Escorté par les Anglais jusqu’à Saint-Malo où un navire l’attend. La porte Saint-Vincent à peine dépassée, Henri Tudor feint des crampes d’estomac et dans la confusion, le prétendant au trône âgé de 19 ans échappe à la surveillance de ses ravisseurs et réussit dans les rues étroites de la cité corsaire à leur échapper. Poursuivi par les soldats Anglais, Henri Tudor se réfugie en la Cathédrale de Saint-Malo et invoque le droit d’asile.

Les Malouins ne voulant pas laisser les Anglais rompre la tradition du sanctuaire, surtout en entrant armés dans la cathédrale.
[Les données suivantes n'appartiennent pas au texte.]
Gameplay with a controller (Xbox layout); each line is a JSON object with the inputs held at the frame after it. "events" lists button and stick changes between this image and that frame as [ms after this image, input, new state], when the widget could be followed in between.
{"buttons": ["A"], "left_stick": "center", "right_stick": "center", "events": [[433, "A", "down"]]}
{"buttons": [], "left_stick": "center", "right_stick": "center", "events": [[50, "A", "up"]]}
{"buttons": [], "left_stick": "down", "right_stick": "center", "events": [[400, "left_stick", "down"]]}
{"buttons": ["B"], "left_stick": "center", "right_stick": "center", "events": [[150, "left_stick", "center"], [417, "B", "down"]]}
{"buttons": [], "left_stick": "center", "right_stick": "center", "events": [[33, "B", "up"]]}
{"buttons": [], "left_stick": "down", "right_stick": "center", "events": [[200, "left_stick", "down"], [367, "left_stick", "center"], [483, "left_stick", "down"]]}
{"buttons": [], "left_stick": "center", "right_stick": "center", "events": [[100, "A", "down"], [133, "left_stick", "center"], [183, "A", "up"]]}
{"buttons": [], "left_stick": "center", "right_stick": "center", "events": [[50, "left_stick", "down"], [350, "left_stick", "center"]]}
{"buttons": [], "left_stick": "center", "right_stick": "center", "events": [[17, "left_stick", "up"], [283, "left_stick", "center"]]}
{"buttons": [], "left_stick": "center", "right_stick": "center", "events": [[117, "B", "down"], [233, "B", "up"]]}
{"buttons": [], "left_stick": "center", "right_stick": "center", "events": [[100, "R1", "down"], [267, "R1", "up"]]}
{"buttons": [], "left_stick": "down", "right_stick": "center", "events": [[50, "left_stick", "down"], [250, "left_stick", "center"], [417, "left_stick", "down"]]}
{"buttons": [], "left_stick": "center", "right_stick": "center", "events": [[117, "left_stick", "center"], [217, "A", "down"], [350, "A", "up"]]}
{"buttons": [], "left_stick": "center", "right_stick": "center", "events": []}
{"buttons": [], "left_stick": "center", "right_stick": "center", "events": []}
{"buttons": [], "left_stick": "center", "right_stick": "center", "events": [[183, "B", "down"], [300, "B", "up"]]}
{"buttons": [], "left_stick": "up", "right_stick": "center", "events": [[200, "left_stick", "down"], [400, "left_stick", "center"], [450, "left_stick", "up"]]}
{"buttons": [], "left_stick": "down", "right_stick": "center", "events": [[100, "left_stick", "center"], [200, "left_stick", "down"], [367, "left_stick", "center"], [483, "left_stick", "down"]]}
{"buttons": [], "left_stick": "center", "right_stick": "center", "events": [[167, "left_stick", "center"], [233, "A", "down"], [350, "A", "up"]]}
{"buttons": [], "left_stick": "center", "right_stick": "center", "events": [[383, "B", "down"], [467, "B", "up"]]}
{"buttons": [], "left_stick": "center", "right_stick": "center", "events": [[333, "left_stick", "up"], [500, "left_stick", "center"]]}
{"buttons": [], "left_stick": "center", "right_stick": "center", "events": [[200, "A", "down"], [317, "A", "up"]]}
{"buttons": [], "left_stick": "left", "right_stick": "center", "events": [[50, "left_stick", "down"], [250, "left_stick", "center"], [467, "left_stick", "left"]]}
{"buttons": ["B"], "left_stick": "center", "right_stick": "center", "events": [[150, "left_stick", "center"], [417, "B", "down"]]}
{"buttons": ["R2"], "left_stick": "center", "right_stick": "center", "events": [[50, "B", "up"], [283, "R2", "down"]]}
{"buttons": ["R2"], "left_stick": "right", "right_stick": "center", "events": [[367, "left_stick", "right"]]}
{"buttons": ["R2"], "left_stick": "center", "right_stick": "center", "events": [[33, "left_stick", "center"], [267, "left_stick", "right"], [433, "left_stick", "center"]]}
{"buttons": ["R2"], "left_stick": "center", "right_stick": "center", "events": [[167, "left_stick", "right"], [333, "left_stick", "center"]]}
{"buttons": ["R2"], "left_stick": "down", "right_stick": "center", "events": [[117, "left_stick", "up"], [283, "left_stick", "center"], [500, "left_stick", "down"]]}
Durant trois jours, Henri Tudor reste cloîtré dans la Cathédrale, les émissaires finissant par admettre qu’ils avaient échoué dans leur tentative de ramener le descendant des Lancastre en Angleterre.

Richard III lors de la bataille de Bosworth en 1485

Richard III lors de la bataille de Bosworth en 1485.

De Bretagne au trône d’Angleterre

De par sa conduite le successeur d’Edouard IV, Richard III, suscite beaucoup d’indignations. Profitant de ce fait, Henri Tudor prépare en Bretagne son retour en Angleterre. Le 1er août 1485, Henri s’embarque pour l’Angleterre où il va constituer une armée de partisans. Avec eux, il va réussir à battre Richard III lors de la bataille de Bosworth (1485), et à le tuer au combat. Son accession au trône et son mariage avec Elisabeth d’York, fille aînée d’Edouard IV met fin définitivement à la guerre des Deux-Roses.

Une histoire qui ne manque pas d’ironie lorsque l’on connaît la rivalité entre la Cité corsaire et les Anglais.